= DATA SHOWN =
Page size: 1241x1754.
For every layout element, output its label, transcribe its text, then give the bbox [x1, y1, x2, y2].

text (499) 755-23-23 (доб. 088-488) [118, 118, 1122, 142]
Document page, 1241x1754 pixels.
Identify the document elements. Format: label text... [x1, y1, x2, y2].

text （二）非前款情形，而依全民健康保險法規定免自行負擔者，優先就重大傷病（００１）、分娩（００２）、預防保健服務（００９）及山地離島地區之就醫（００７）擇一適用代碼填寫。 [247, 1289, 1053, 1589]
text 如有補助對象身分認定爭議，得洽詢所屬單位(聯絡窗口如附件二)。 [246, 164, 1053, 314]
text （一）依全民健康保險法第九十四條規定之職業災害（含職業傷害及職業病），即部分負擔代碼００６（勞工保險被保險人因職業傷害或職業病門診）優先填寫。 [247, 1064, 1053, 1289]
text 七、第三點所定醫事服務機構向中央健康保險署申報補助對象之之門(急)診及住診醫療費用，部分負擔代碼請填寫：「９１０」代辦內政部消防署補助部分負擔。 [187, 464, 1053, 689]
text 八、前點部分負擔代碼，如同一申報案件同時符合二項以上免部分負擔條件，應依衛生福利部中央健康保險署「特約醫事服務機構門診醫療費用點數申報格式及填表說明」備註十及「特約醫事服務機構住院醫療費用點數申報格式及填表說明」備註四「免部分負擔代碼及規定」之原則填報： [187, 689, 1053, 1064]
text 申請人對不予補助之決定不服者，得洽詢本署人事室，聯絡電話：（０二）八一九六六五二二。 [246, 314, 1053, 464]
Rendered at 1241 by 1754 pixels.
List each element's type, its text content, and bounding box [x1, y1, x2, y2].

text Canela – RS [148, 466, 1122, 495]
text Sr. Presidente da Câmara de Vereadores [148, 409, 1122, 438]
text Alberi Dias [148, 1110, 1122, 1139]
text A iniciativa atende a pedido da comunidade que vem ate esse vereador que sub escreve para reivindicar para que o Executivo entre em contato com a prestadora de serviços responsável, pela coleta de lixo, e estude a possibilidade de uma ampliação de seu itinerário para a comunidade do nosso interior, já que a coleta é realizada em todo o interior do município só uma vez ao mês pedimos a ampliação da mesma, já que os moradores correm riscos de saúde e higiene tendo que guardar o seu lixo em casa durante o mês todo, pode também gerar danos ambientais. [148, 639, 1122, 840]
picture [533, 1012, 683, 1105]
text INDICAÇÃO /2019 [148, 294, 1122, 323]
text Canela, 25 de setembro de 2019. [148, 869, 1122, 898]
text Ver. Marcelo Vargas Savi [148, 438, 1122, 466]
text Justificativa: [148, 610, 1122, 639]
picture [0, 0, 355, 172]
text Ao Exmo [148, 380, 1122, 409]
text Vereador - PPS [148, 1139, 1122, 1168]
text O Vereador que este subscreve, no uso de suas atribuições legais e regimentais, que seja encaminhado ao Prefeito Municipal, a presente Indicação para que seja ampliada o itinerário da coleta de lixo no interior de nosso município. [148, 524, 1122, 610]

= WORK REQUIRED =
Please copy out the entries above again, changing each "pixels" to "px" and leaving all other text unchanged.

= OUTPUT =
Page size: 1241x1754.
For every layout element, output its label, transcribe its text, then give the bbox [x1, y1, x2, y2].

text (499) 755-23-23 (доб. 088-488) [118, 118, 1122, 142]
Document page, 1241x1754 px.
Identify the document elements. Format: label text... [x1, y1, x2, y2].

text （二）非前款情形，而依全民健康保險法規定免自行負擔者，優先就重大傷病（００１）、分娩（００２）、預防保健服務（００９）及山地離島地區之就醫（００７）擇一適用代碼填寫。 [247, 1289, 1053, 1589]
text 如有補助對象身分認定爭議，得洽詢所屬單位(聯絡窗口如附件二)。 [246, 164, 1053, 314]
text （一）依全民健康保險法第九十四條規定之職業災害（含職業傷害及職業病），即部分負擔代碼００６（勞工保險被保險人因職業傷害或職業病門診）優先填寫。 [247, 1064, 1053, 1289]
text 七、第三點所定醫事服務機構向中央健康保險署申報補助對象之之門(急)診及住診醫療費用，部分負擔代碼請填寫：「９１０」代辦內政部消防署補助部分負擔。 [187, 464, 1053, 689]
text 八、前點部分負擔代碼，如同一申報案件同時符合二項以上免部分負擔條件，應依衛生福利部中央健康保險署「特約醫事服務機構門診醫療費用點數申報格式及填表說明」備註十及「特約醫事服務機構住院醫療費用點數申報格式及填表說明」備註四「免部分負擔代碼及規定」之原則填報： [187, 689, 1053, 1064]
text 申請人對不予補助之決定不服者，得洽詢本署人事室，聯絡電話：（０二）八一九六六五二二。 [246, 314, 1053, 464]
Rendered at 1241 by 1754 px.
List each element's type, its text content, and bounding box [x1, y1, x2, y2].

text Canela – RS [148, 466, 1122, 495]
text Sr. Presidente da Câmara de Vereadores [148, 409, 1122, 438]
text Alberi Dias [148, 1110, 1122, 1139]
text A iniciativa atende a pedido da comunidade que vem ate esse vereador que sub escreve para reivindicar para que o Executivo entre em contato com a prestadora de serviços responsável, pela coleta de lixo, e estude a possibilidade de uma ampliação de seu itinerário para a comunidade do nosso interior, já que a coleta é realizada em todo o interior do município só uma vez ao mês pedimos a ampliação da mesma, já que os moradores correm riscos de saúde e higiene tendo que guardar o seu lixo em casa durante o mês todo, pode também gerar danos ambientais. [148, 639, 1122, 840]
picture [533, 1012, 683, 1105]
text INDICAÇÃO /2019 [148, 294, 1122, 323]
text Canela, 25 de setembro de 2019. [148, 869, 1122, 898]
text Ver. Marcelo Vargas Savi [148, 438, 1122, 466]
text Justificativa: [148, 610, 1122, 639]
picture [0, 0, 355, 172]
text Ao Exmo [148, 380, 1122, 409]
text Vereador - PPS [148, 1139, 1122, 1168]
text O Vereador que este subscreve, no uso de suas atribuições legais e regimentais, que seja encaminhado ao Prefeito Municipal, a presente Indicação para que seja ampliada o itinerário da coleta de lixo no interior de nosso município. [148, 524, 1122, 610]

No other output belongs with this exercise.